Let’s see some examples from actual Apache logs. Referrer data is in the second block between double quotes.

  • “GET /cdn-cgi/l/www.google.com HTTP/1.1” “www.google.com” – the Google URL does not start with “http” or “https”, so it is a fake referrer and should be blocked.
  • “GET / HTTP/1.1” “toto” – now this is someone trying to be funny. Dude, you’re not allowed here.

Here’s how to block bad referrers with the .htaccess file.

First, whitelist all your custom error pages (if you have some) with REQUEST_URI. This is for preventing possible loops and 500 errors.

Second, whitelist a blank referrer and how all known good referrers begin. Use the [NC] (no case) flag for referrers starting with “http”, because a typical user does not know that an URL starts in lowercase (http://yoursite.com, not HTTP://yoursite.com or Http://yoursite.com).
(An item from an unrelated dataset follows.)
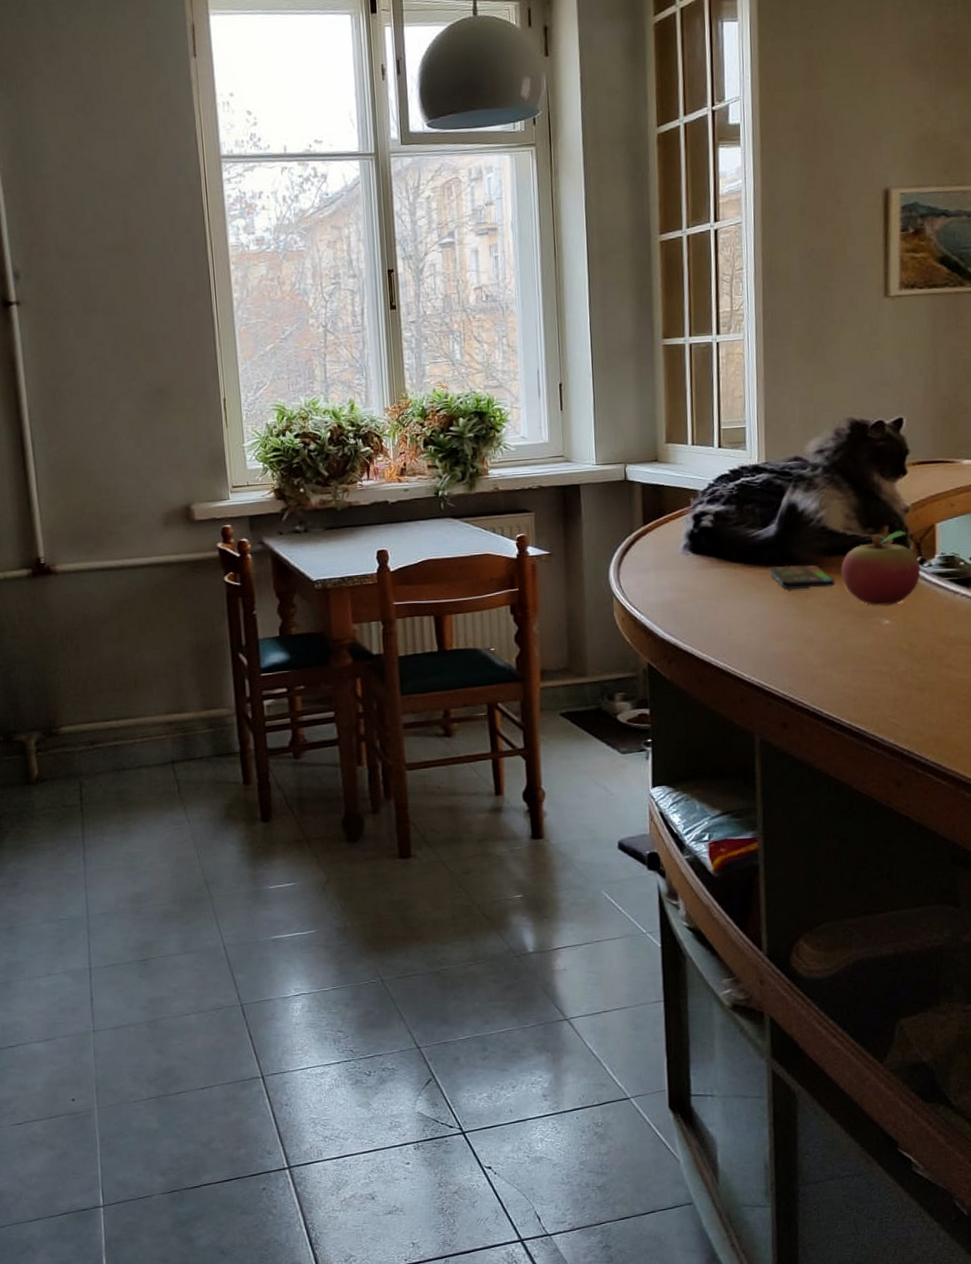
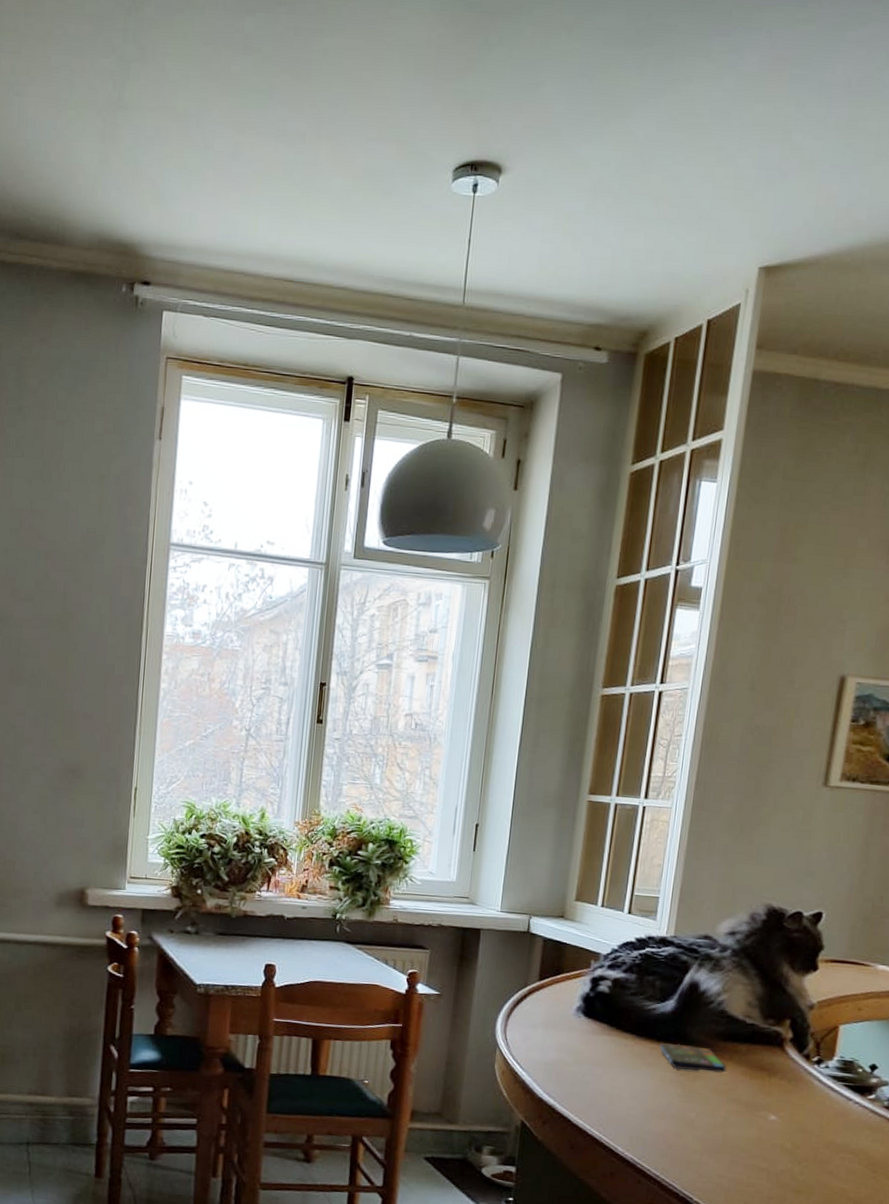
fruit: present [841,530,922,606] -> none [734,1026,818,1101]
Such uppercase stuff usually creates a redirection request, so the referrer data can contain uppercase letters in protocol type.

Please do note that Apache has only one letter “R” in the middle of HTTP_REFERER header for RewriteCond.

Let’s see an example:

## Block suspicious referrer activity example by winhelp.info
# Add your custom error pages to prevent loops
RewriteCond %{REQUEST_URI} !badreferrer\.html$
# Blank referrer is permitted
RewriteCond %{HTTP_REFERER} !^-?$
# Exclude known good referrers
RewriteCond %{HTTP_REFERER} !^about
RewriteCond %{HTTP_REFERER} !^android-app
RewriteCond %{HTTP_REFERER} !^file
RewriteCond %{HTTP_REFERER} !^http
RewriteCond %{HTTP_REFERER} !^read
# Block the request
RewriteRule ^.*$ - [F,L]

These rules above basically say: if the requested URL is not this and referrer is not blank and referrer does not start with this and this, etc… then block the request with 403 error and stop processing other rules.
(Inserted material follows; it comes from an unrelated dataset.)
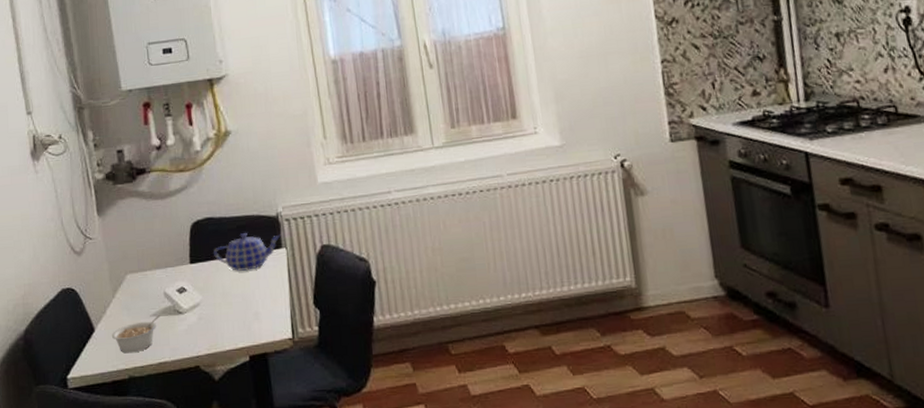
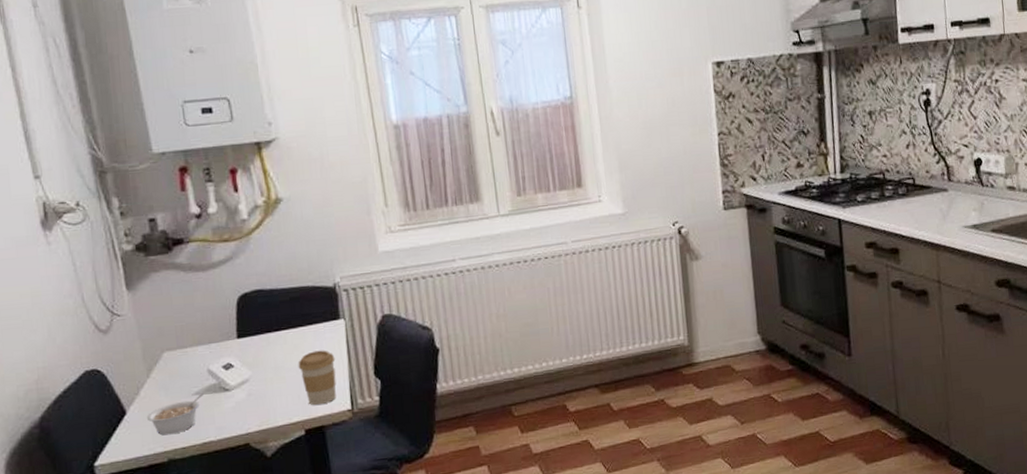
teapot: present [213,233,281,272] -> none [264,305,339,345]
coffee cup: none [243,278,279,333] -> present [298,350,336,406]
There are – of course – ways around the previous example, and the most common ones are IP-addresses (for example, http://11.22.33.44) and fake google.com referrers (such as https://www.google.com/blank.html)
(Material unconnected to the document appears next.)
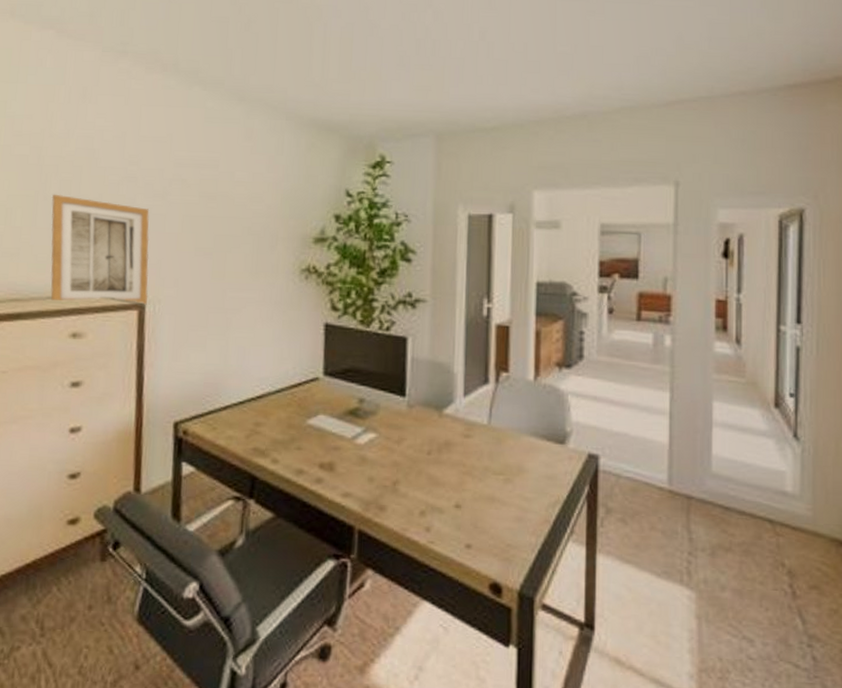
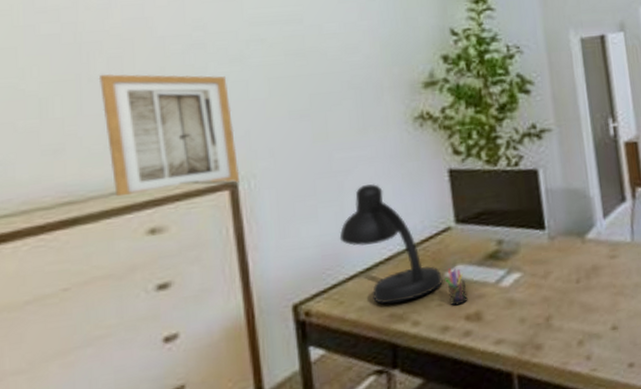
desk lamp: none [221,325,304,438] -> present [339,184,443,304]
pen holder: none [306,416,325,452] -> present [445,268,468,306]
Here’s how to make your referrer detection a tad more powerful:

## Block bad referrer strings example by winhelp.info
# Add your custom error pages to prevent loops
RewriteCond %{REQUEST_URI} !badreferrer\.html$
# Common fake URL-s
RewriteCond %{HTTP_REFERER} /blah/ [NC,OR]
RewriteCond %{HTTP_REFERER} /blank\.html [NC,OR]
# Prevent double .com in referrer string, such as google.comfacebook.com
RewriteCond %{HTTP_REFERER} \.com.*\.com [NC,OR]
# Prevent using just http:// and https:// without anything following as a referrer
RewriteCond %{HTTP_REFERER} ^http(s)?://$ [NC,OR]
# Block referrers with IP-addresses (often trying to look like your own server's public IP)
RewriteCond %{HTTP_REFERER} ^http(s)?://\d\d [NC,OR]
# Known fake google.com referrer
RewriteCond %{HTTP_REFERER} foobar$ [NC]
# Block the request
RewriteRule ^.*$ - [F,L]

You can also redirect such requests to a simple, informative HTML page instead of blocking them by replacing the last line with RewriteRule .* /badreferrer.html? [R,L] . The question mark in the end removes all queries from the URL – for example, hacking attempts often use queries to do code or SQL injections and other bad stuff.

Please remember to add the <meta content=”noindex, nofollow, noarchive” name=”robots”> line to the head section of your error page to prevent Google, Bing, and other search robots from indexing it. You might also want to add analytics code to the page if you use such services.